_Try it_.
Report every line of the entries that contains the word "dependsOn".
*** Material for this exercise ***
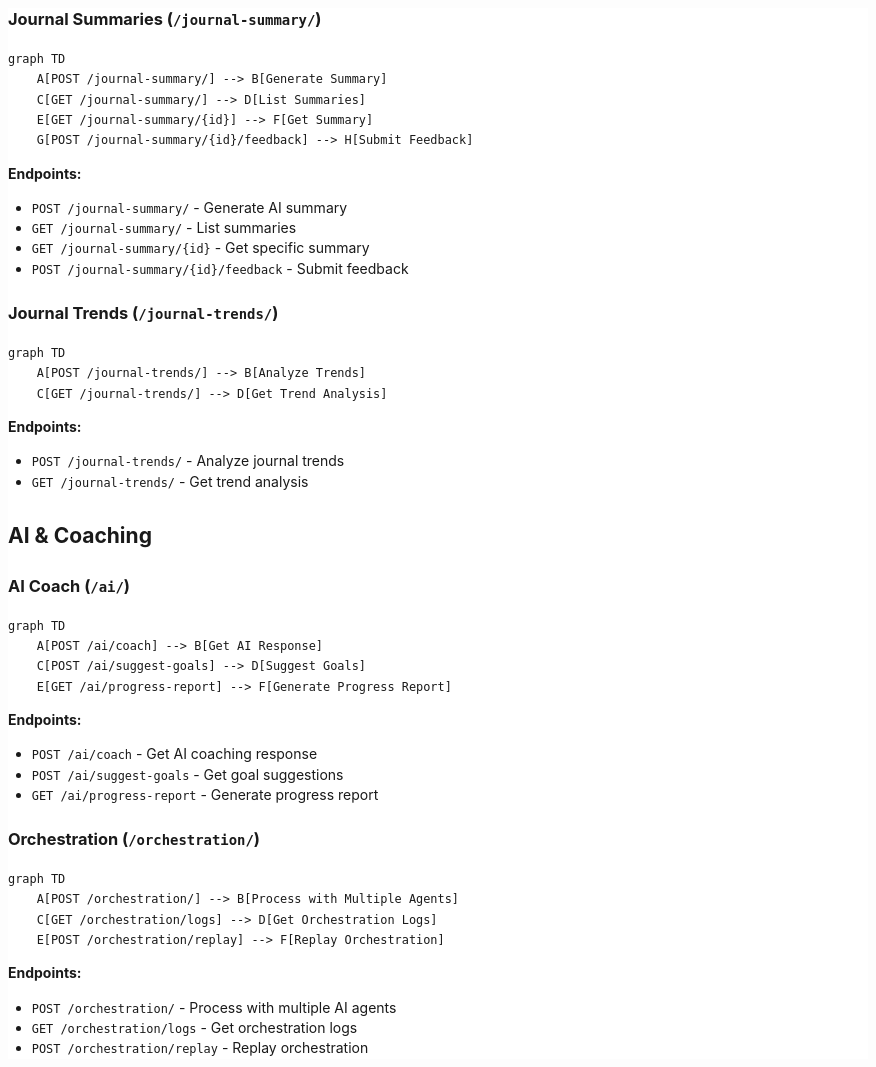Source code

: ### Journal Summaries (`/journal-summary/`)

```mermaid
graph TD
    A[POST /journal-summary/] --> B[Generate Summary]
    C[GET /journal-summary/] --> D[List Summaries]
    E[GET /journal-summary/{id}] --> F[Get Summary]
    G[POST /journal-summary/{id}/feedback] --> H[Submit Feedback]
```

**Endpoints:**
- `POST /journal-summary/` - Generate AI summary
- `GET /journal-summary/` - List summaries
- `GET /journal-summary/{id}` - Get specific summary
- `POST /journal-summary/{id}/feedback` - Submit feedback

### Journal Trends (`/journal-trends/`)

```mermaid
graph TD
    A[POST /journal-trends/] --> B[Analyze Trends]
    C[GET /journal-trends/] --> D[Get Trend Analysis]
```

**Endpoints:**
- `POST /journal-trends/` - Analyze journal trends
- `GET /journal-trends/` - Get trend analysis

## AI & Coaching

### AI Coach (`/ai/`)

```mermaid
graph TD
    A[POST /ai/coach] --> B[Get AI Response]
    C[POST /ai/suggest-goals] --> D[Suggest Goals]
    E[GET /ai/progress-report] --> F[Generate Progress Report]
```

**Endpoints:**
- `POST /ai/coach` - Get AI coaching response
- `POST /ai/suggest-goals` - Get goal suggestions
- `GET /ai/progress-report` - Generate progress report

### Orchestration (`/orchestration/`)

```mermaid
graph TD
    A[POST /orchestration/] --> B[Process with Multiple Agents]
    C[GET /orchestration/logs] --> D[Get Orchestration Logs]
    E[POST /orchestration/replay] --> F[Replay Orchestration]
```

**Endpoints:**
- `POST /orchestration/` - Process with multiple AI agents
- `GET /orchestration/logs` - Get orchestration logs
- `POST /orchestration/replay` - Replay orchestration
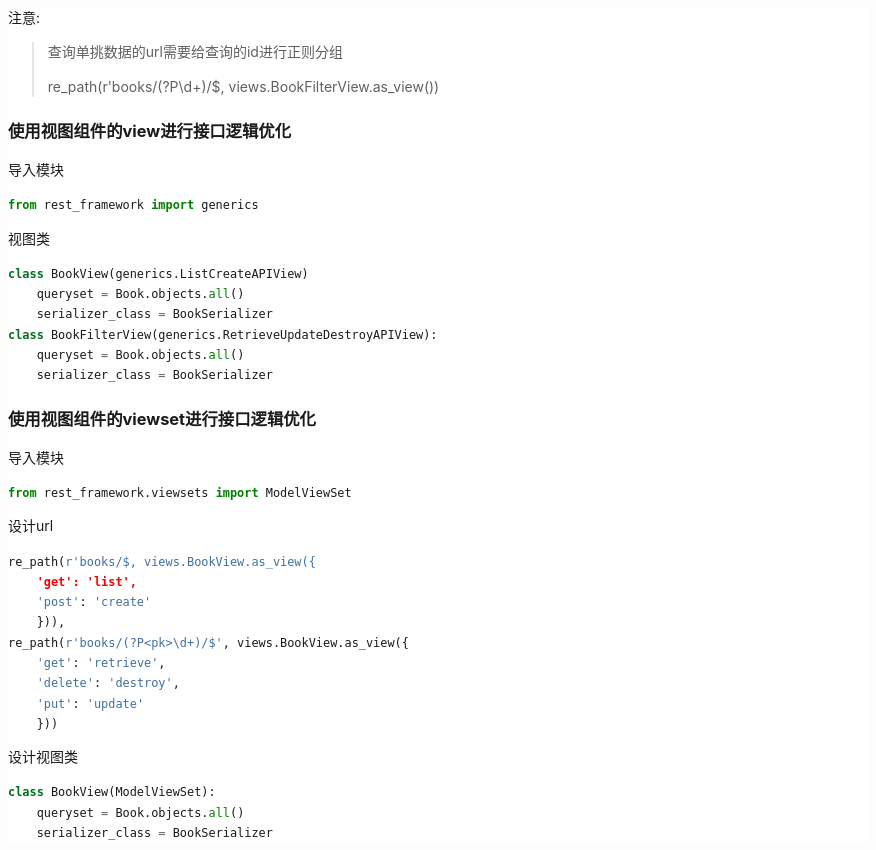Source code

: 注意:

> 查询单挑数据的url需要给查询的id进行正则分组
>
> re_path(r'books/(?P<pk>\d+)/$, views.BookFilterView.as_view())

### 使用视图组件的view进行接口逻辑优化

导入模块

```python
from rest_framework import generics
```

视图类​				

```python
class BookView(generics.ListCreateAPIView)
    queryset = Book.objects.all()
    serializer_class = BookSerializer	
class BookFilterView(generics.RetrieveUpdateDestroyAPIView):
    queryset = Book.objects.all()
    serializer_class = BookSerializer
```

### 使用视图组件的viewset进行接口逻辑优化

导入模块

```python
from rest_framework.viewsets import ModelViewSet
```

设计url

```python
re_path(r'books/$, views.BookView.as_view({
    'get': 'list',
    'post': 'create'
	})),
re_path(r'books/(?P<pk>\d+)/$', views.BookView.as_view({
    'get': 'retrieve',
    'delete': 'destroy',
    'put': 'update'
	}))
```

设计视图类

```python 
class BookView(ModelViewSet):
    queryset = Book.objects.all()
    serializer_class = BookSerializer
```

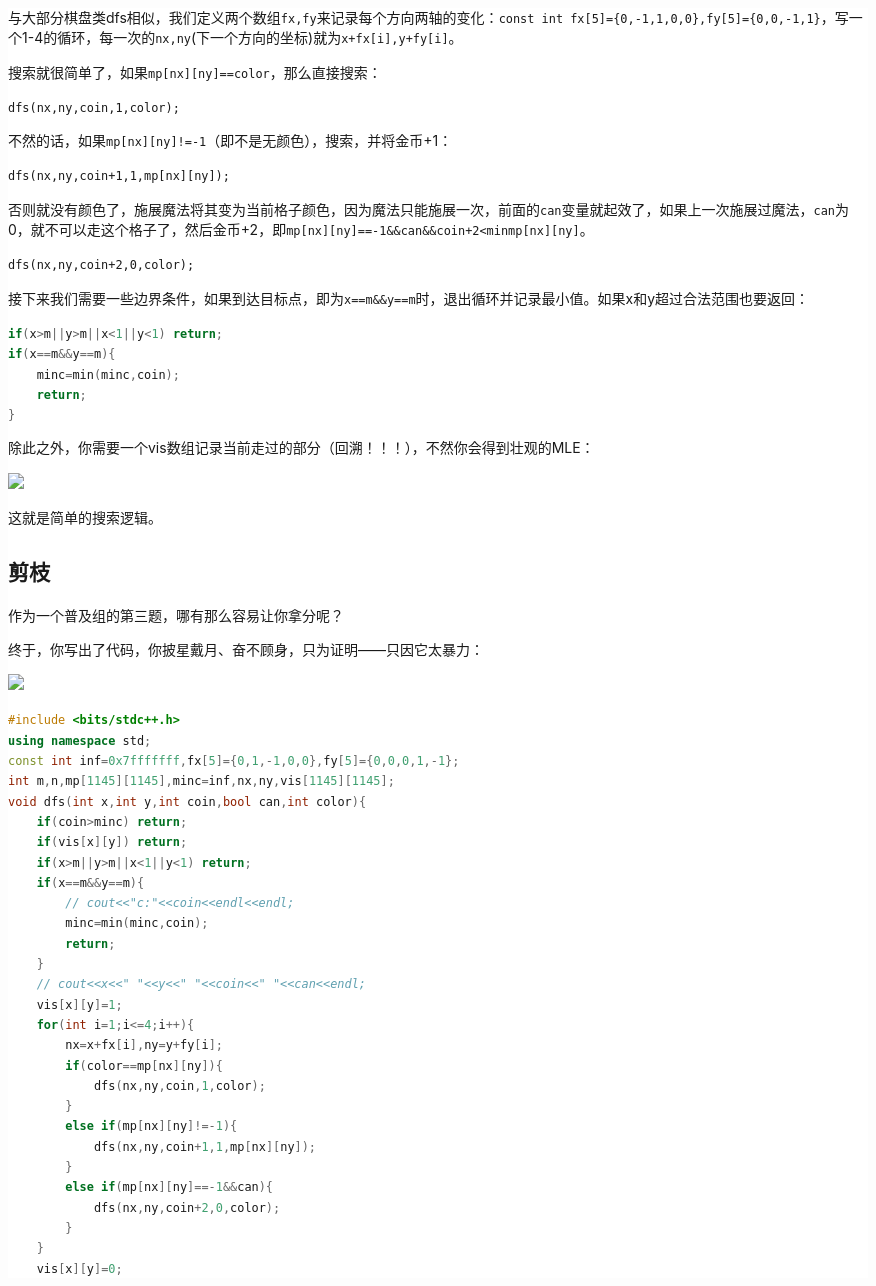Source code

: 与大部分棋盘类dfs相似，我们定义两个数组`fx,fy`来记录每个方向两轴的变化：`const int fx[5]={0,-1,1,0,0},fy[5]={0,0,-1,1}`，写一个1-4的循环，每一次的`nx,ny`(下一个方向的坐标)就为`x+fx[i],y+fy[i]`。

搜索就很简单了，如果`mp[nx][ny]==color`，那么直接搜索：

`dfs(nx,ny,coin,1,color);`

不然的话，如果`mp[nx][ny]!=-1`（即不是无颜色），搜索，并将金币+1：

`dfs(nx,ny,coin+1,1,mp[nx][ny]);`

否则就没有颜色了，施展魔法将其变为当前格子颜色，因为魔法只能施展一次，前面的`can`变量就起效了，如果上一次施展过魔法，`can`为0，就不可以走这个格子了，然后金币+2，即`mp[nx][ny]==-1&&can&&coin+2<minmp[nx][ny]`。

`dfs(nx,ny,coin+2,0,color);`

接下来我们需要一些边界条件，如果到达目标点，即为`x==m&&y==m`时，退出循环并记录最小值。如果x和y超过合法范围也要返回：

```cpp
if(x>m||y>m||x<1||y<1) return;
if(x==m&&y==m){
    minc=min(minc,coin);
    return;
}
```

除此之外，你需要一个vis数组记录当前走过的部分（回溯！！！），不然你会得到壮观的MLE：

![](https://bu.dusays.com/2023/03/12/640d2bed98f67.png)

这就是简单的搜索逻辑。

## 剪枝

作为一个普及组的第三题，哪有那么容易让你拿分呢？

终于，你写出了代码，你披星戴月、奋不顾身，只为证明——只因它太暴力：

![](https://bu.dusays.com/2023/03/12/640d2c3364bfc.png)

```cpp
#include <bits/stdc++.h>
using namespace std;
const int inf=0x7fffffff,fx[5]={0,1,-1,0,0},fy[5]={0,0,0,1,-1};
int m,n,mp[1145][1145],minc=inf,nx,ny,vis[1145][1145];
void dfs(int x,int y,int coin,bool can,int color){
	if(coin>minc) return;
	if(vis[x][y]) return;
    if(x>m||y>m||x<1||y<1) return;
	if(x==m&&y==m){
        // cout<<"c:"<<coin<<endl<<endl;
		minc=min(minc,coin);
		return;
	}
    // cout<<x<<" "<<y<<" "<<coin<<" "<<can<<endl;
	vis[x][y]=1;
	for(int i=1;i<=4;i++){
		nx=x+fx[i],ny=y+fy[i];
		if(color==mp[nx][ny]){
			dfs(nx,ny,coin,1,color);
		}
		else if(mp[nx][ny]!=-1){
			dfs(nx,ny,coin+1,1,mp[nx][ny]);
		}
		else if(mp[nx][ny]==-1&&can){
			dfs(nx,ny,coin+2,0,color);
		}
	}
	vis[x][y]=0;
```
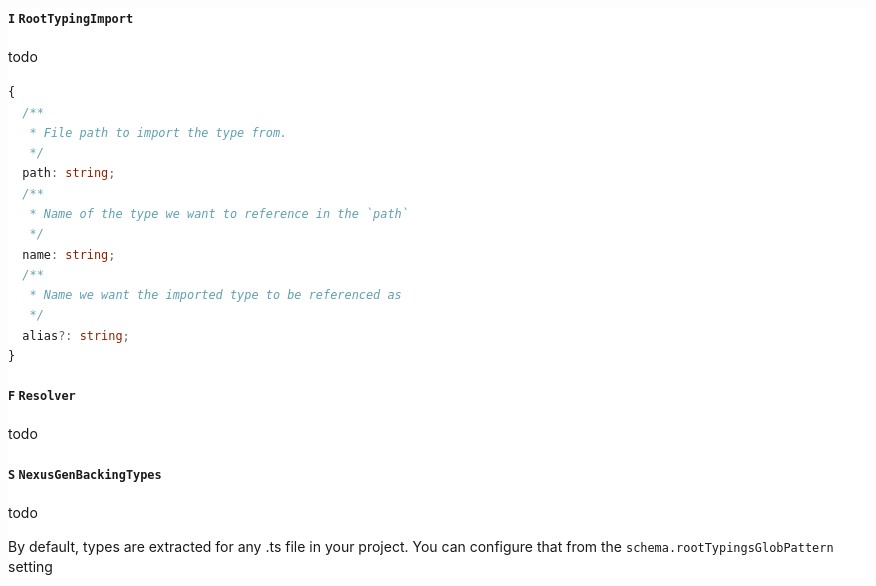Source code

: #### `I` `RootTypingImport`

todo

```ts
{
  /**
   * File path to import the type from.
   */
  path: string;
  /**
   * Name of the type we want to reference in the `path`
   */
  name: string;
  /**
   * Name we want the imported type to be referenced as
   */
  alias?: string;
}
```

#### `F` `Resolver`

todo

#### `S` `NexusGenBackingTypes`

todo

By default, types are extracted for any .ts file in your project. You can configure that from the `schema.rootTypingsGlobPattern` setting
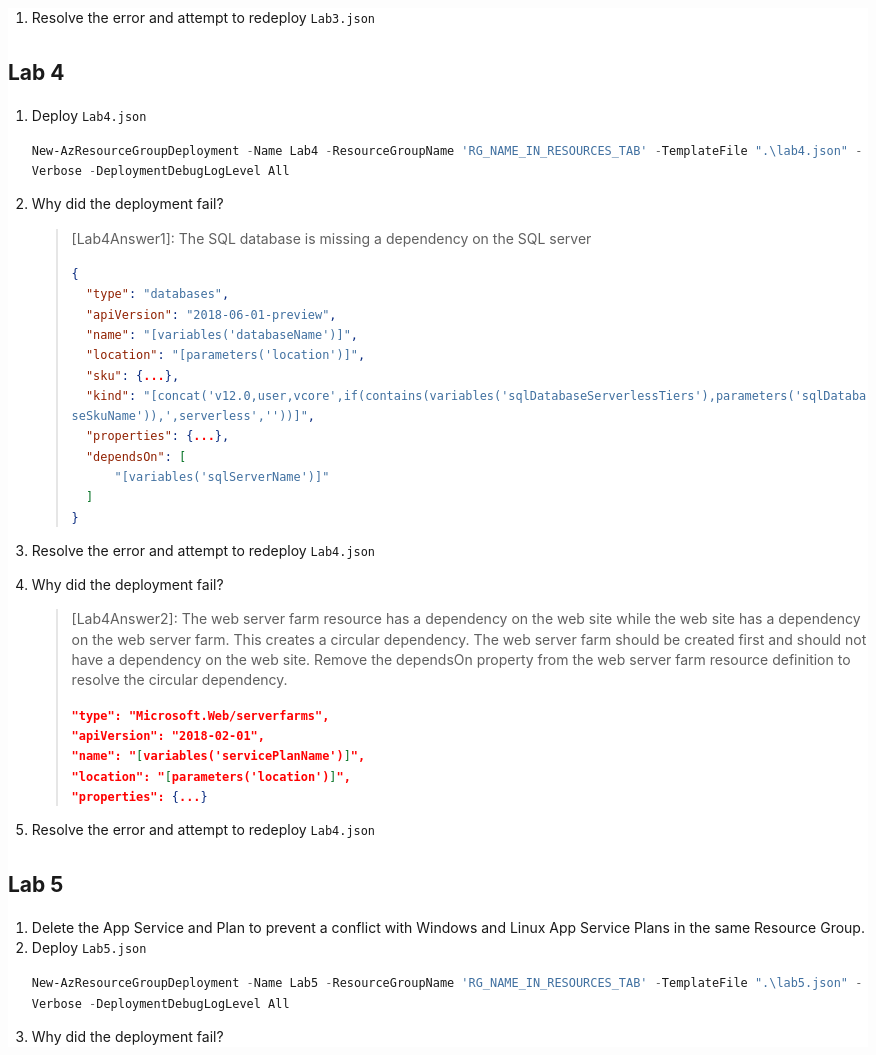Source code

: 1. Resolve the error and attempt to redeploy `Lab3.json`

## Lab 4
1. Deploy `Lab4.json`
      ```powershell
      New-AzResourceGroupDeployment -Name Lab4 -ResourceGroupName 'RG_NAME_IN_RESOURCES_TAB' -TemplateFile ".\lab4.json" -Verbose -DeploymentDebugLogLevel All
      ```
1. Why did the deployment fail?

    >[Lab4Answer1]:
    >The SQL database is missing a dependency on the SQL server
    >
    >```json
    >{
    >	"type": "databases",
    >	"apiVersion": "2018-06-01-preview",
    >	"name": "[variables('databaseName')]",
    >	"location": "[parameters('location')]",
    >	"sku": {...},
    >	"kind": "[concat('v12.0,user,vcore',if(contains(variables('sqlDatabaseServerlessTiers'),parameters('sqlDatabaseSkuName')),',serverless',''))]",
    >	"properties": {...},
    >	"dependsOn": [
    >		"[variables('sqlServerName')]"
    >	]
    >}
    >```

1. Resolve the error and attempt to redeploy `Lab4.json`
1. Why did the deployment fail?

    >[Lab4Answer2]:
    >The web server farm resource has a dependency on the web site while the web site has a dependency on the web server farm. This creates a circular dependency. The web server farm should be created first and should not have a dependency on the web site. Remove the dependsOn property from the web server farm resource definition to resolve the circular dependency.
    >
    >```json
    >"type": "Microsoft.Web/serverfarms",
    >"apiVersion": "2018-02-01",
    >"name": "[variables('servicePlanName')]",
    >"location": "[parameters('location')]",
    >"properties": {...}
    >```

1. Resolve the error and attempt to redeploy `Lab4.json`

## Lab 5
1. Delete the App Service and Plan to prevent a conflict with Windows and Linux App Service Plans in the same Resource Group.
1. Deploy `Lab5.json`
      ```powershell
      New-AzResourceGroupDeployment -Name Lab5 -ResourceGroupName 'RG_NAME_IN_RESOURCES_TAB' -TemplateFile ".\lab5.json" -Verbose -DeploymentDebugLogLevel All
      ```
1. Why did the deployment fail?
*** End of Material for this exercise ***
_Your response_.
    >	"dependsOn": [
    >The web server farm resource has a dependency on the web site while the web site has a dependency on the web server farm. This creates a circular dependency. The web server farm should be created first and should not have a dependency on the web site. Remove the dependsOn property from the web server farm resource definition to resolve the circular dependency.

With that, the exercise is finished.